= Damara orogeny =

Mountain-building event at the intersection of the Congo and Kalahari cratons

The Damara orogeny was part of the Pan-African orogeny. The Damara orogeny occurred late in the creation of Gondwana, at the intersection of the Congo and the Kalahari cratons.

The Damara orogeny involved the suturing of the Congo–São Francisco and Río de la Plata cratons at 580–550 Ma (together with India forming northern Gondwana) before the amalgamation of the Kalahari and Mawson cratons in the Kuunga–Damara orogeny at 530 Ma (southern Gondwana).

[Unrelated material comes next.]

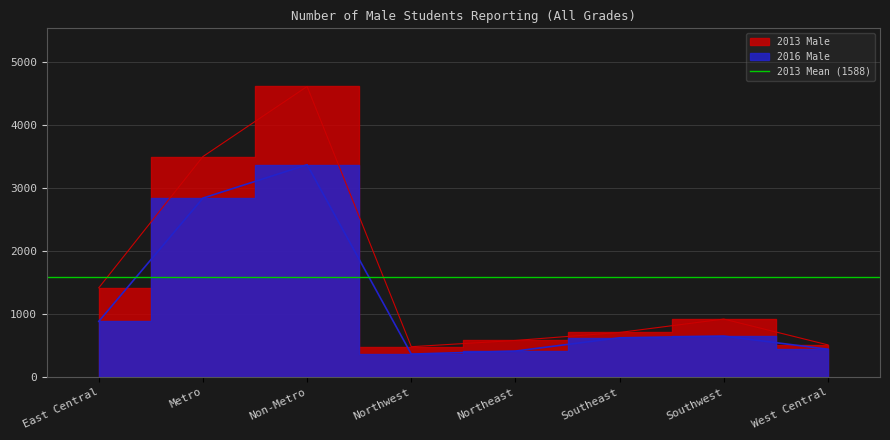

Does the chart display data point markers on the line(s)?

No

The Adamastor Ocean closed southwards from the Araçuaı́ Belt (São Francisco Craton, now in South America) to the Kaoko Belt (Congo Craton, now in Africa) 580–550 Ma and 545–530 Ma Gariep Belt (Kalahari Craton, now in southern Africa). The Damara orogeny saw a peak in deformation and metamorphism at 530–500 Ma. Thrusting occurred onto the Kalahari Craton until 480 Ma.

Río de la Plata docked to Congo before the closure of the Damara Belt oceans (Mozambique and Khomas) which made the Damara orogeny part of the Kuunga orogeny which stretched from Antarctica to India across Africa. All African cratons had been assembled by c. 550 Ma and the last stages of the Damara–Kuunga Orogeny (the final amalgamation of north and South Gondwana) were intra-cratonic.

The Damara orogeny created the Naukluft Mountains in central Namibia between 550 Ma and 495 Ma.